Mais le modèle économique présente des fragilités : un chômage élevé (16,8 % au T2 2024), un déficit de compétences, un faible capital humain (indice à 0,38 en 2020 contre 0,56 en moyenne régionale), un secteur privé local encore marginal et un accès au crédit restreint malgré une forte inclusion financière (96 % via le mobile money). La microfinance et les crédits digitaux progressent, mais leur part reste limitée (<1 % des prêts). L’enclavement du pays, dépendant des corridors logistiques de ses voisins (Tanzanie, Ouganda, Kenya), renchérit les coûts et rend indispensable le maintien de relations régionales stables. Enfin, le pays reste exposé aux chocs climatiques, comme les inondations de 2023 et 2024, qui ont gravement affecté l’agriculture et les infrastructures.

**MATÉRIEL FOURNI**:
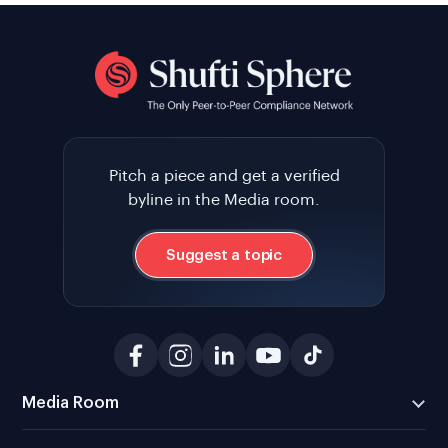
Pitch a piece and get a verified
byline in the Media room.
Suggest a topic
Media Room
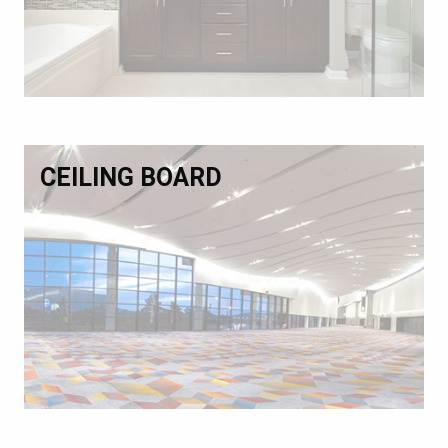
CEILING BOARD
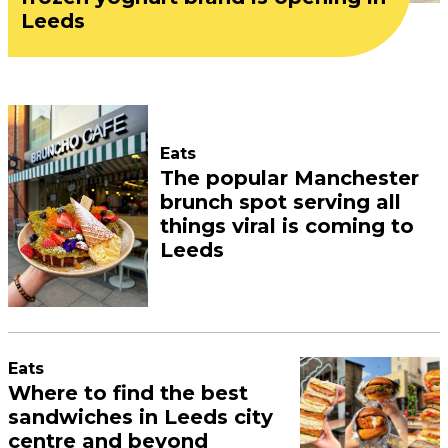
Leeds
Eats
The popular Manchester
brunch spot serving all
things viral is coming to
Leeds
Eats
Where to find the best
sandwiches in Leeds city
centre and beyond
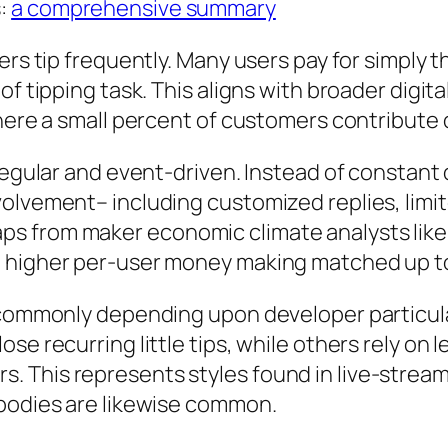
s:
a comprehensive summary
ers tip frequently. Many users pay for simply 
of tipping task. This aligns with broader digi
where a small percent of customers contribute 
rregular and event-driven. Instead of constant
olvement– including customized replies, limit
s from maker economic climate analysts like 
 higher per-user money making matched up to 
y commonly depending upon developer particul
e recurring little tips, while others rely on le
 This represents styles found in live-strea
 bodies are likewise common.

--

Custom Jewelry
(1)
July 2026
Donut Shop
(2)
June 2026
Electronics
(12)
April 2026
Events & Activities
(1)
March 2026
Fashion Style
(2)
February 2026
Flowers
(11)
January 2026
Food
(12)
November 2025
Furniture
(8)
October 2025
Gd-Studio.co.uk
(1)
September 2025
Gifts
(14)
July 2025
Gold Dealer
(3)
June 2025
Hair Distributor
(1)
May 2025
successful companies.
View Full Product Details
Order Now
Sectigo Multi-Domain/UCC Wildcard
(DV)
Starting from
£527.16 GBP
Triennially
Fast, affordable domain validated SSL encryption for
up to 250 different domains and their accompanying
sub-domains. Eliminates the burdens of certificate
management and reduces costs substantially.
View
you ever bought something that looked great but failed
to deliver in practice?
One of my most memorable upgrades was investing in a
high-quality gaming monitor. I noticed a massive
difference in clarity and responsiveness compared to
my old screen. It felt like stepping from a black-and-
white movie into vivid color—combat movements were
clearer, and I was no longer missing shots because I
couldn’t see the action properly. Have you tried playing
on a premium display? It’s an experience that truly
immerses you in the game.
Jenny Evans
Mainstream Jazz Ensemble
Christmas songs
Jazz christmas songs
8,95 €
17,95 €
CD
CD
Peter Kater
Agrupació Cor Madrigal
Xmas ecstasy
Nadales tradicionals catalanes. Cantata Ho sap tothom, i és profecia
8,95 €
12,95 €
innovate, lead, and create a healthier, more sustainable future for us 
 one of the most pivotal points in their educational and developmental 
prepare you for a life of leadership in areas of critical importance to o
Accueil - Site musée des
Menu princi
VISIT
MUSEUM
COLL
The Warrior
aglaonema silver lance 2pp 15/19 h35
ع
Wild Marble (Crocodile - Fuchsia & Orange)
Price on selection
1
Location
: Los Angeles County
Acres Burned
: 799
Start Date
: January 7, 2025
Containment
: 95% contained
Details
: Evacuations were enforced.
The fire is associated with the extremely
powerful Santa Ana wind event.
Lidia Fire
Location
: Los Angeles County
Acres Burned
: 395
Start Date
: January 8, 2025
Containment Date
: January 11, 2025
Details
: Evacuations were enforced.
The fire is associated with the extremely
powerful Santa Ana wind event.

* * *

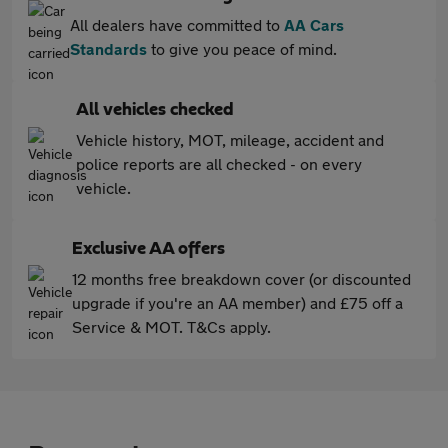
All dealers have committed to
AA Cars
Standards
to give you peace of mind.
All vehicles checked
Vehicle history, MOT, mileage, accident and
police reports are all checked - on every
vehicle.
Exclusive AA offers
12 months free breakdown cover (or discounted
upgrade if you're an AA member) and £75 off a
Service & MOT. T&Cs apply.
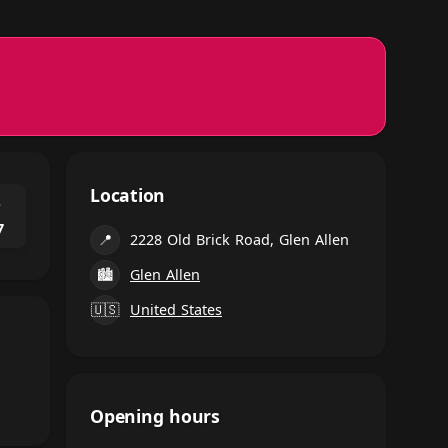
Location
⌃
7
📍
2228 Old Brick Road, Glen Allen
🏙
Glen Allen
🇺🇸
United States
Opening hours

**CONSIGNE DE TRAVAIL**: Traduisez en anglais la phrase suivante du texte sur les fragilités économiques du pays : « Enfin, le pays reste exposé aux chocs climatiques, comme les inondations de 2023 et 2024, qui ont gravement affecté l'agriculture et les infrastructures. » Appuyez-vous uniquement sur le texte donné.

**RÉPONSE**: Finally, the country remains exposed to climate shocks, such as the 2023 and 2024 floods, which severely affected agriculture and infrastructure.